When pressed on what bureau that may be, Wheeler demurred.

“I don’t answer hypotheticals,” Wheeler responded, adding at length that “there are several options, and we’re not ready at this point—the council hasn’t had enough deliberations that we’d like to make a statement today, but I want to assure you that in deep consideration we want to make sure that whatever we do with our portion of this building, it leverages the resources these other institutions are bringing to the table.”

New building to benefit PSU materially and collaboratively

Wiewel praised this partnership in his statements.
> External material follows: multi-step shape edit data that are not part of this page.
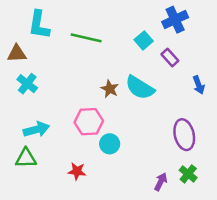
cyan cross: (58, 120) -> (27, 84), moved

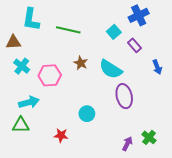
brown star: (110, 89) -> (81, 63), moved
pink hexagon: (89, 122) -> (50, 75), moved
purple ellipse: (184, 135) -> (124, 96), moved

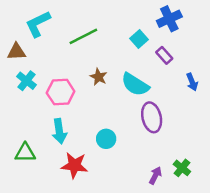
cyan L-shape: (31, 20) -> (38, 24), turned 55
green line: (68, 30) -> (83, 36), turned -40
cyan arrow: (29, 102) -> (59, 131), moved, turned 96
red star: (61, 135) -> (75, 165), size x1.5

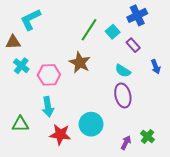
green line: (83, 36) -> (89, 30), moved, turned -30
brown star: (99, 77) -> (80, 63), size x1.5
cyan semicircle: (135, 84) -> (123, 71), moved, size x0.7
cyan circle: (106, 139) -> (91, 124), moved, size x1.5

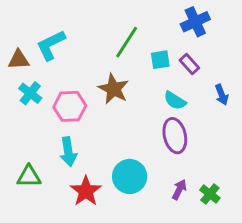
cyan L-shape: (30, 19) -> (51, 45), moved
cyan square: (113, 32) -> (160, 60), moved, turned 32
red star: (60, 134) -> (86, 191), turned 30
purple arrow: (126, 143) -> (179, 190), moved

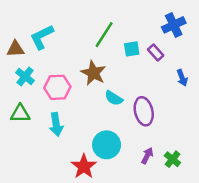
blue cross: (195, 22) -> (174, 25), moved
cyan semicircle: (175, 101) -> (114, 98), moved
green triangle: (29, 176) -> (20, 114), moved
red star: (86, 191) -> (84, 166), moved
“Collaboration with the city and with others has been one of the hallmarks of Portland State for a long time and has been one of the really exciting things that brought me to Portland,” Wiewel remarked, recounting how the Urban Center was built with 14 different funding sources.

“We’ve always been about partnership,” Wiewel added, “and I think we wouldn’t have survived as an institution if we hadn’t always been that way.”

PCC President Mitsui echoed Wiewel, saying that the project “is a great example of how everybody in Portland pulls together for the benefit of the community and our students.”

“Collaboration is also a little messy sometimes,” OHSU President Robertson added, saying that nonetheless “I want to celebrate the nine or ten years I’ve been able to work with President Wiewel.”

The building will house PSU’s recently displaced Graduate School of Education, alongside a new School of Public Health. The School of Public Health is a partnership between PSU and OHSU, and, according to Wiewel, will require the dean to answer to two separate provosts. The strategic alliance between PSU and OHSU has been active since 2010.

Other services in the building include in-house counseling provided by the Graduate School of Education and dental services provided by PCC, which will be moved to the new building from the school’s Sylvania campus.

Funding for the new building will be in the form of a $51 million bond from the state, and $15 million each from the City of Portland, OHSU-PSU, and PCC. Wheeler clarified that this amount represents no new taxes.

This new building will be the newest on PSU’s campus after the construction of the School of Business Administration, which is set to open in fall 2017.